Miller: Lisa Arkin, we got a number of comments on our Facebook page about leachate. This is what Joel Geier wrote: “They’re collecting 30 million gallons per year of leachate, a kind of toxic ‘garbage tea,’ which is loaded with arsenic [As], heavy metals and PFAS. This gets trucked to wastewater treatment plants in Salem, Kaizer and Corvallis, which were never designed to deal with these toxic chemicals because they’re built to deal with what goes down your toilet.”

What is leachate and what do you see in terms of the problems with the way this liquid is currently regulated?

Arkin: Dave, for that question, a lot of people aren’t aware that leachate is created at landfills. Basically, especially at a landfill on the west side of our state where it rains a lot, it generates a lot of leachate. As rain percolates through that mountain of trash, it’s picking up all the chemicals from the myriad of materials that are decomposing in that landfill. And again, if someone is throwing away a half-used can of pesticide, some paint residue or something that has PFAS coating – that’s the forever chemical – all of that is then carried along with this drippy water.

Landfills of a certain size, I should say, are required to put in pipes to collect this leachate. They then pipe the leachate, highly toxic, to tanker trucks that take [it] to municipal wastewater systems, which, as the person you mentioned who commented on Facebook accurately said, our municipal wastewater systems are not designed to treat that kind of toxic soup.

Right now, for Coffin Butte Landfill, those trucks are going to the city of Corvallis for their wastewater treatment center and also to the city of Salem, who are paid to take the leachate. But then it goes into the Willamette River. And I do worry about the quality of drinking water downstream when all this leachate is being dumped into the Willamette River. And I must say it also happens in Lane County as well, where there’s nowhere else to put leachate because we don’t require it to be treated on site. So down in Eugene, it’s also being put into the Willamette River.
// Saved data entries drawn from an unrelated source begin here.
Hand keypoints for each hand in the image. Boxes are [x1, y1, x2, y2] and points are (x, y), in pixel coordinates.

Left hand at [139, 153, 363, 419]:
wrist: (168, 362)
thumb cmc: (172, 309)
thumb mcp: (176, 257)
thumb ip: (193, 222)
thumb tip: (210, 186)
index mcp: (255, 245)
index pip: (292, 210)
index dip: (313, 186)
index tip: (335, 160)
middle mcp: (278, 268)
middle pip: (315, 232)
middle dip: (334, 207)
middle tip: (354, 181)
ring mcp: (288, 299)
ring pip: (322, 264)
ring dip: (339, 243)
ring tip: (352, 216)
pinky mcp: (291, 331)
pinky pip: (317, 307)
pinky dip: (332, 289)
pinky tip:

Miller: Senator Gelser Blouin, before we say goodbye, I just want to turn to the bigger picture here and the possible state role in this. We got a number of other comments from people who are essentially looking upstream and saying the problem is just the amount of stuff we’re throwing away and the kinds of stuff we’re throwing away. One person said that they want to see a lot more industrial-scale composting of food waste and other organic materials, so there’s less methane emissions from landfills.

Another person, Kristen Gustafson, focused on reducing plastics. She said,“It’s the majority of what goes into our trash bin. Most of it is packaging. Plastic waste is a huge problem. No one should be sending food scraps to the landfill.”
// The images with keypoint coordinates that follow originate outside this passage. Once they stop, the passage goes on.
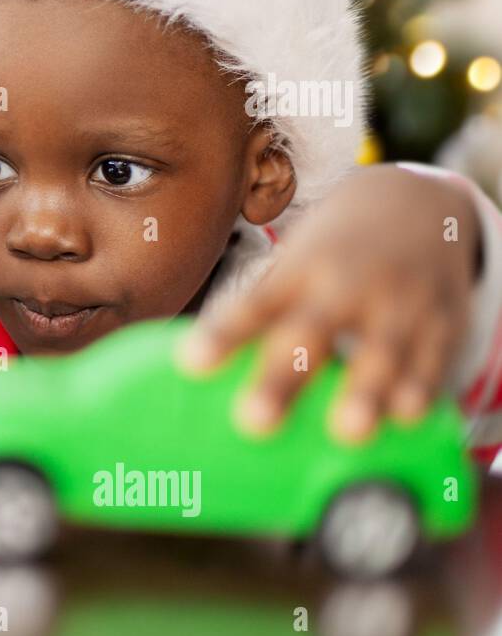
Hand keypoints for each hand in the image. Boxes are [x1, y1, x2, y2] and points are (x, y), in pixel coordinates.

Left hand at [178, 166, 477, 442]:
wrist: (416, 203)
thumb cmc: (335, 252)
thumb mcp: (296, 265)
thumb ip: (265, 315)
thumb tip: (201, 374)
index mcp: (299, 271)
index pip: (254, 305)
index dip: (223, 335)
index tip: (191, 364)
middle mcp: (347, 285)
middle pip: (311, 331)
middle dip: (283, 378)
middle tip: (254, 421)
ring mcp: (399, 302)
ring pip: (381, 350)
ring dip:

These are things that we’ve talked about with local or regional waste managers a number of times on the show over the years. But putting this into policy has seemed to be really hard. Do you see a role for the legislature in terms of reducing the amount and kind of trash that all Oregonians are creating?
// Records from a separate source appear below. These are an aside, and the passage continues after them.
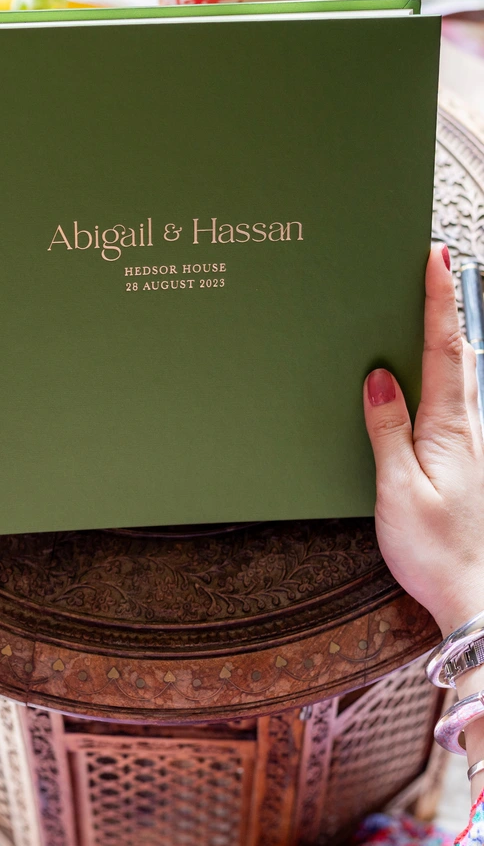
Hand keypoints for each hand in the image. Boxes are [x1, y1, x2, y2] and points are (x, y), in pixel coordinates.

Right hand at [364, 243, 483, 637]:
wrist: (477, 598)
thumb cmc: (437, 550)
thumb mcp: (399, 489)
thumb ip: (388, 429)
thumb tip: (379, 376)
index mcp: (450, 427)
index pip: (445, 348)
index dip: (438, 299)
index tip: (434, 255)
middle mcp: (469, 427)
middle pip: (458, 352)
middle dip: (444, 305)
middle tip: (429, 266)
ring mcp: (474, 444)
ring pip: (461, 376)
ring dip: (446, 337)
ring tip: (425, 309)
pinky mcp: (470, 461)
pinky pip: (457, 404)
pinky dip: (445, 376)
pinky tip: (429, 379)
Gelser Blouin: Absolutely. First, we have, and [are] rolling out now, policies that we passed in, I believe it was, 2021 to change the way that we deal with plastics. We have some very innovative plastics recycling requirements that we’re now putting onto the manufacturers and those that are selling. So we’ll start to see some of those changes.

Ultimately though, to solve this problem, all of us have to use less. We can legislate all day long, but at the end of the day, each of us has to look at what we are doing, that is putting things into the landfill. To go out and look at that giant mountain of waste is absolutely overwhelming. You talked about the incinerator. If we close a landfill, if we don’t expand it, we simply move the problem to another place. The solution is less waste. And that takes every single one of us.

Miller: Sara Gelser Blouin and Lisa Arkin, thanks very much.

Gelser Blouin: Thanks.

Arkin: Thank you so much.

Miller: Sara Gelser Blouin is Democratic State Senator from District 8, which includes Corvallis, Albany and South Salem. Lisa Arkin is the executive director of the nonprofit Beyond Toxics.